Jérémie Moreau bedient sich der großen Sagen-Themen, er entwirft eine eindrucksvolle Erzählung über die isländische Kultur und Geschichte, außerdem bevölkert er seine Saga mit einigen Persönlichkeiten, die an den Roman “Die Islandglocke” des großen isländischen Dichters Halldór Laxness erinnern. Das ist eine gute Mischung, um die Faszination Island auf die in diesem Fall gut 200 Seiten einer Graphic Novel zu bringen.
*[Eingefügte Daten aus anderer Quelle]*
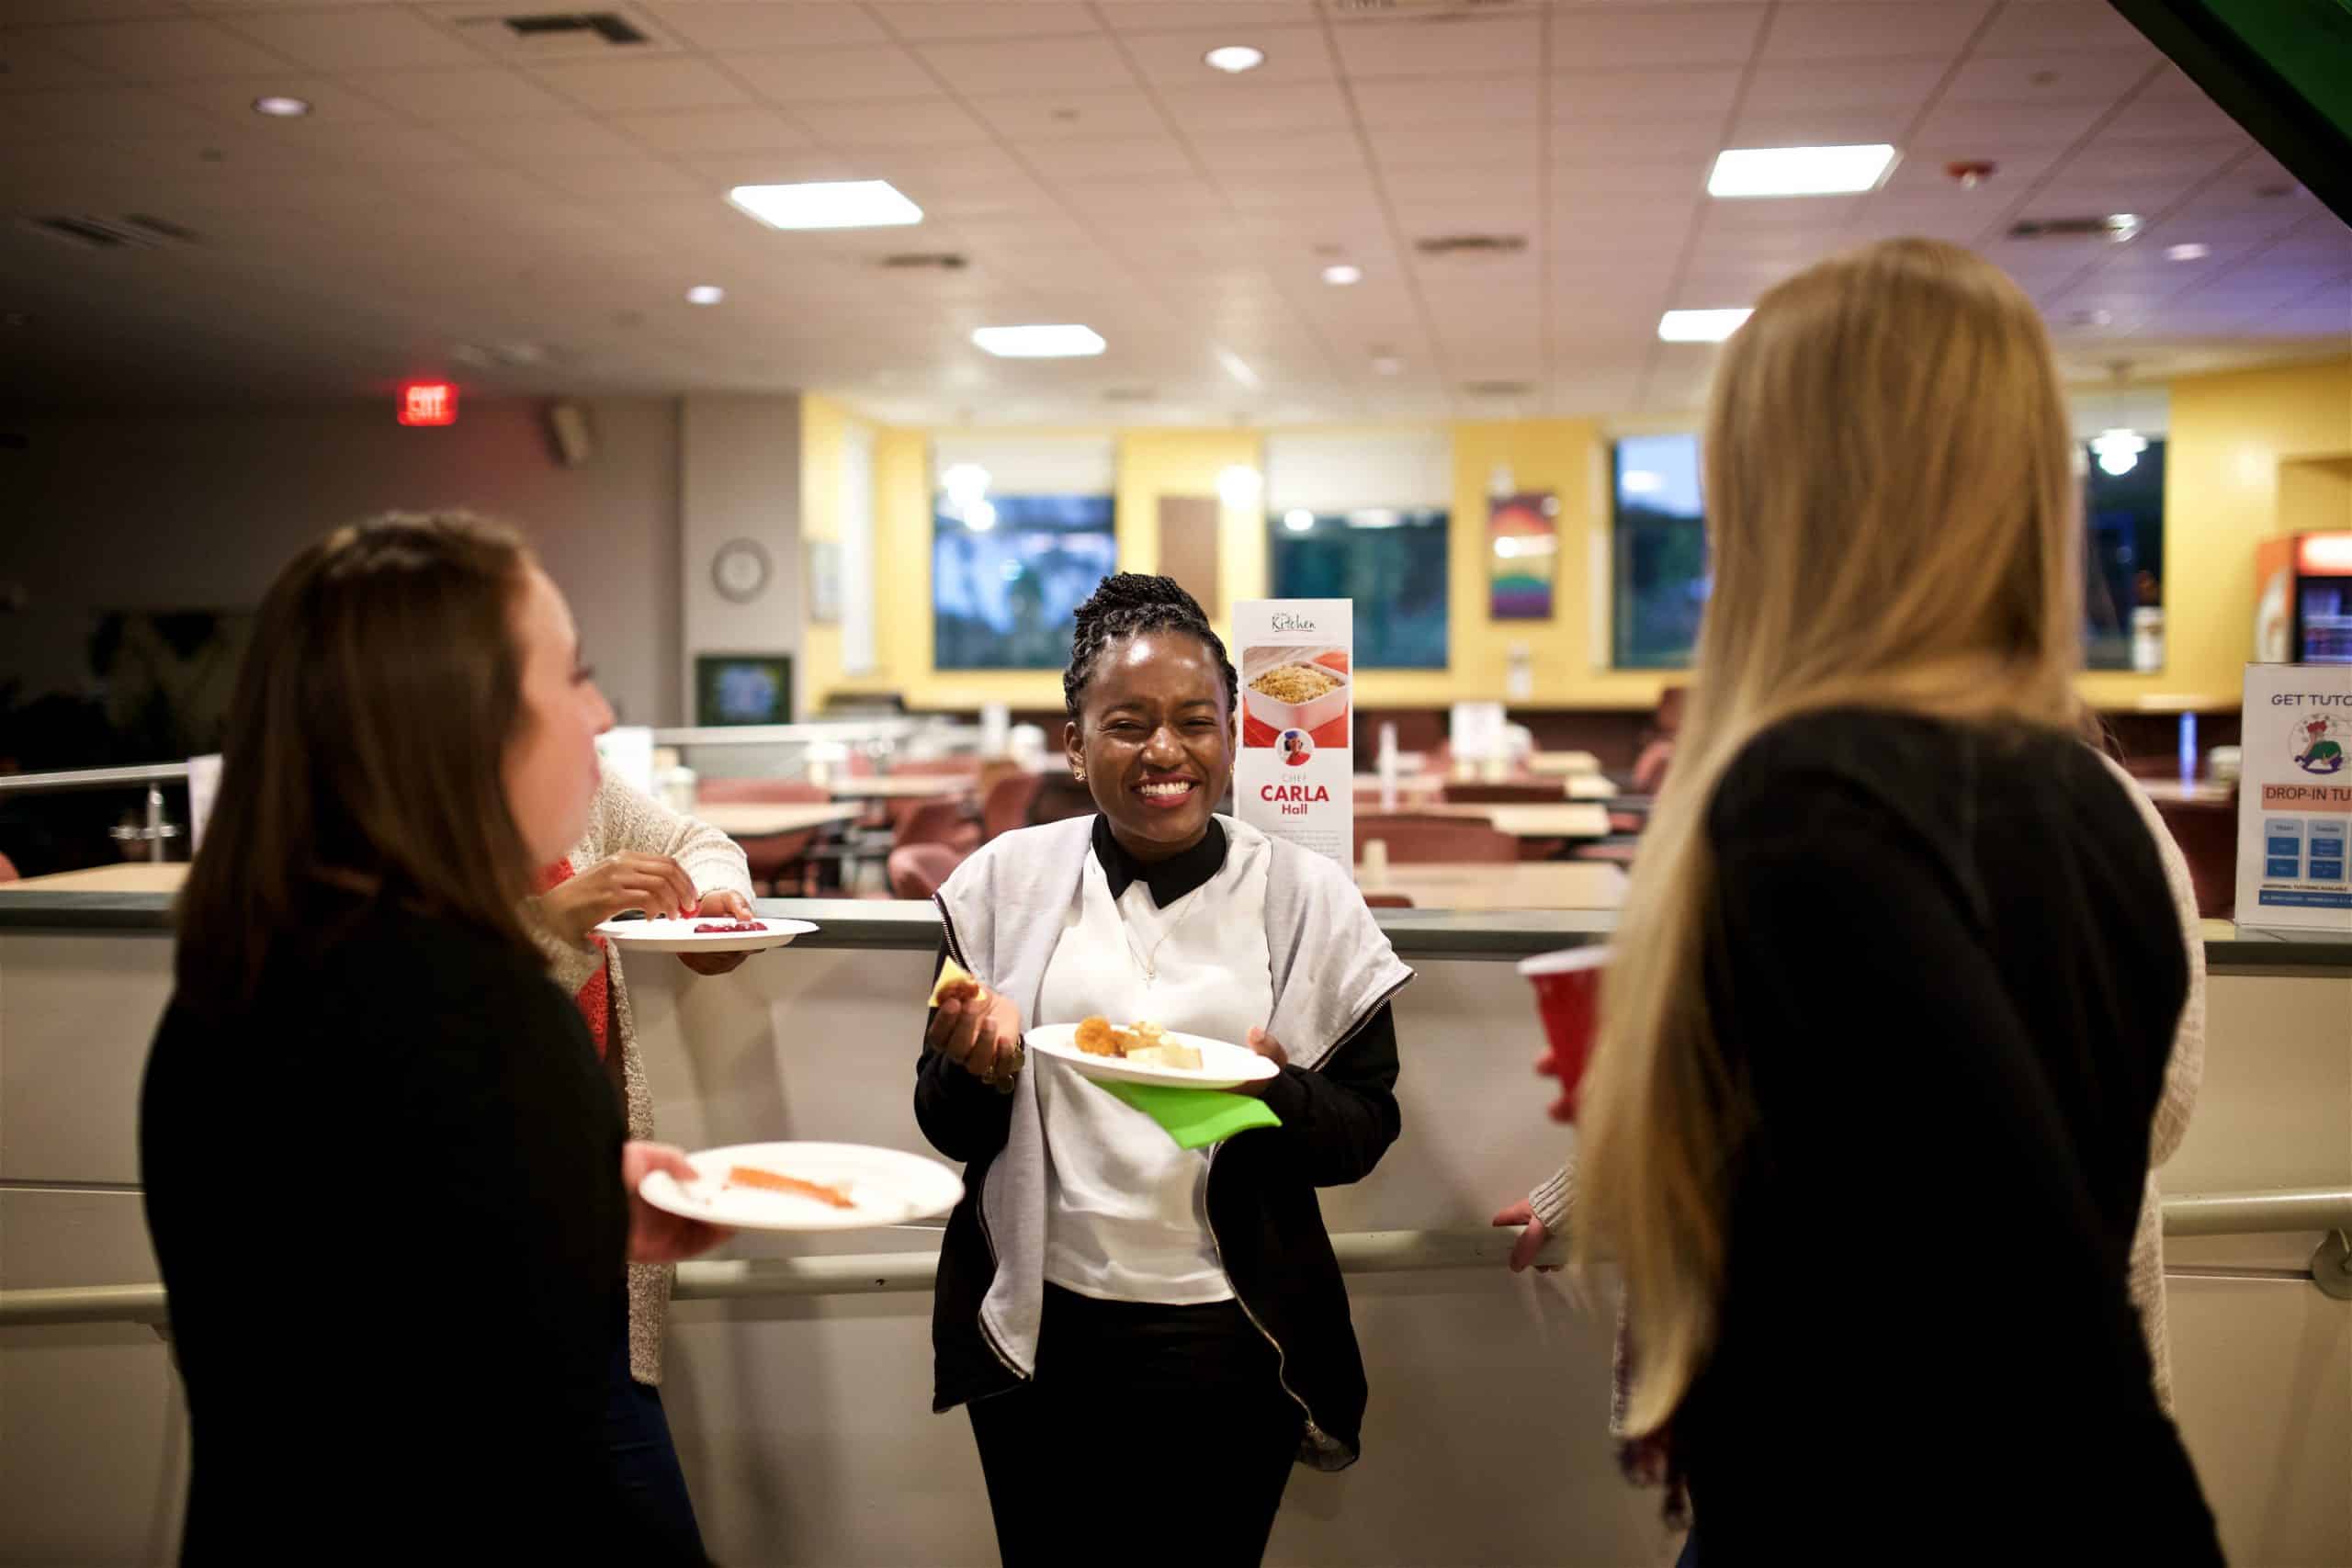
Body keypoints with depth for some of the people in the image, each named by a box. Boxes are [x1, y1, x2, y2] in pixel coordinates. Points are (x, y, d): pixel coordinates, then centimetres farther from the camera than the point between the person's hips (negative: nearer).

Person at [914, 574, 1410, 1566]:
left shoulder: (1309, 899, -5)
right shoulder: (1004, 882, -2)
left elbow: (1367, 1130, -1)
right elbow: (949, 1129, 4)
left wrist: (1276, 1095, -21)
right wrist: (979, 1069, -18)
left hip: (1228, 1342, -1)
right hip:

Großes Kino zwischen Buchdeckeln
Vor allem aber geht es um die Natur, die in dieser Geschichte wie auch im wirklichen Island alles durchdringt. Jérémie Moreau aquarelliert die Landschaft manchmal sanft-verschneit, öfter aber in ihren unzähligen prägnanten Gesteinsstrukturen und den herben bis zarten Schattierungen ihrer kargen moosigen Vegetation. Und er zeichnet ihre Bedrohlichkeit: dräuende Dunkelheit, raues Wetter – und die unberechenbaren Steine, die aufgrund von Erdbeben, Vulkanausbrüchen oder dem Zorn Grimrs durch die Luft fliegen. Am Ende widmet Moreau einem Vulkanausbruch mehrere wortlose Doppelseiten.
Das ist fantastisch für Menschen, die nordische Landschaften lieben, und auch für solche, die sich an Illustrationskunst erfreuen. Für Jugendliche ab zwölf Jahren ist DIE SAGA VON GRIMR großes Kino zwischen Buchdeckeln, und den Franzosen war die Graphic Novel des 1987 geborenen Jérémie Moreau eine Auszeichnung mit dem renommierten Preis für den besten Comic beim Comic-Festival in Angoulême wert.